Quentin La Tour (Maurice Quentin de La Tour) was an admirable pastelist and a great magician of color; nature had given him less fortunate in character. He was usually quinteux and whimsical. Very advanced in the doctrines of the Encyclopaedists, he affected with the greats a casualness bordering on impertinence. He is reproached to Dauphin, for his children are very ill-bred, and he is deceived by rogues. The king himself must undergo his jests: during a sit-down session, he tires Louis XV with an outraged eulogy of foreigners:
“But I believed you to be a Frenchman,” said the king, surprised. “No, sire,” replied La Tour, slyly, “I am Picard, of Saint-Quentin.”
The execution of Madame de Pompadour’s portrait (Portrait of the Marquise de Pompadour), in particular, is marked by countless episodes and incidents. Quentin La Tour does not like the favorite. First requests were made to him in 1750, he repulsed them; asked to go to Versailles to the Marquise, he contented himself with replying to the envoy:
“Tell Madame that I’m not going to paint in town.”
Madame de Pompadour, vexed, wrote to her brother, the Marquis de Marigny, who is a friend of the artist. His intervention brings a reconciliation and La Tour throws on paper two preparations of his painting. Then he stayed two years without working; all pretexts are valid for him to escape. At Marigny, who presses him, he writes that he feels a prey “to a dejection and annihilation which make him fear fever,” and he wants to try “if the air will do him good.” Marigny then got angry, but without any result. Madame de Pompadour, who is attached to her portrait, tries to be gentle: “I am,” she said to him, “almost in the same embonpoint where you have seen me at La Muette, and I think he would be about to take advantage of the moment to finish what you have so well started. If you can come tomorrow, I will be free and with as few people as you like. You know, Sir, the case I make of you and your admirable talents.”
Overcome by so much insistence, La Tour finally yielded and went to Versailles, on the promise that no unfortunate man would interrupt his work. But, as a good philosopher, he is resolved to “give a lesson to these people.” As soon as the marquise is installed, he sets himself at his ease, removes the curls of his pumps, his collar, his wig, his garters and wears a taffeta cap. The king arrives:
“You promised, madame, that your door will be closed.”

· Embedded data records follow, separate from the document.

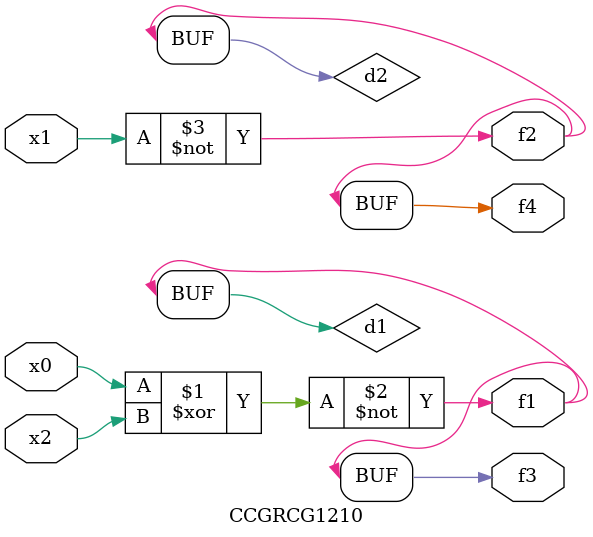
<source format=v>
module CCGRCG1210(
	input x0, x1, x2,
	output f1, f2, f3, f4
);

	wire d1, d2, d3;

	xnor (d1, x0, x2);
	nand (d2, x1);
	nor (d3, x1, x2);
	assign f1 = d1;
	assign f2 = d2;
	assign f3 = d1;
	assign f4 = d2;
endmodule

</source>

“I will not disturb you,” said the king, smiling; “I shall remain there quietly. Go on.“
“It is impossible for me to obey your Majesty; I shall return when Madame is alone. I do not like to be interrupted.“
And he went away.
Finally, after three years of effort and disappointment, the portrait was completed and appeared at the Salon of 1855. Despite La Tour’s obvious ill-will to paint the royal favorite, the testimonies of the time agree that he put on gallantry to embellish it. How different and more truthful is the “preparation” of the painting, which is today in the museum of Saint-Quentin!
But, despite its deliberately flattering execution, this portrait is none the less a work of the first order, one of the best of La Tour. Sainte-Beuve dedicated to him one of his most brilliant pages:
“It is the very person,” he writes, “who is in every marvelous point of delicacy, suave dignity, and exquisite beauty. Holding the music notebook with lightness and negligence, she is suddenly distracted. She seems to have heard some noise and turns her head. Is it really the king who comes and goes in? She seems to wait with certainty and listen with a smile. His head, thus turned round, reveals the profile of the neck in all its grace, and its short hair, delicately wavy, the curls of which rise and the blond still visible under the half-powder which scarcely covers them. The head swims in a bluish background which, in general, is that of the whole picture. The eye is everywhere satisfied and caressed; it is melody more than harmony … There is nothing in this enchanted boudoir that does not seem to pay its court to the goddess. She herself has the flesh and complexion of a lilac white, slightly azure. This breast, these ribbons, this dress, all this blend harmoniously. Everything in the physiognomy and in the attitude expresses grace, supreme taste, affability and amenity rather than gentleness, a queenish air that has had to be taken, but which is natural and will be sustained without too much effort.”
Madame de Pompadour declared herself satisfied with the pastel, but when the hour of settlement came, the difficulties recommenced. La Tour demanded nothing less than forty-eight thousand pounds! After much talk and tug-of-war, he had to be satisfied with half that amount, but he felt an anger that was very long to subside.
The portrait of Madame de Pompadour passed, no one knows how, in the hands of the Count de Lespinasse d’Arlet, and was acquired in 1797 by the Museum of Arts. He remained in the dust of the national reserves until 1838, when he was transferred to the Louvre, where he now appears in the Salle des Pastels.
Height: 1.70 – Width: 1.20 – Natural size figure.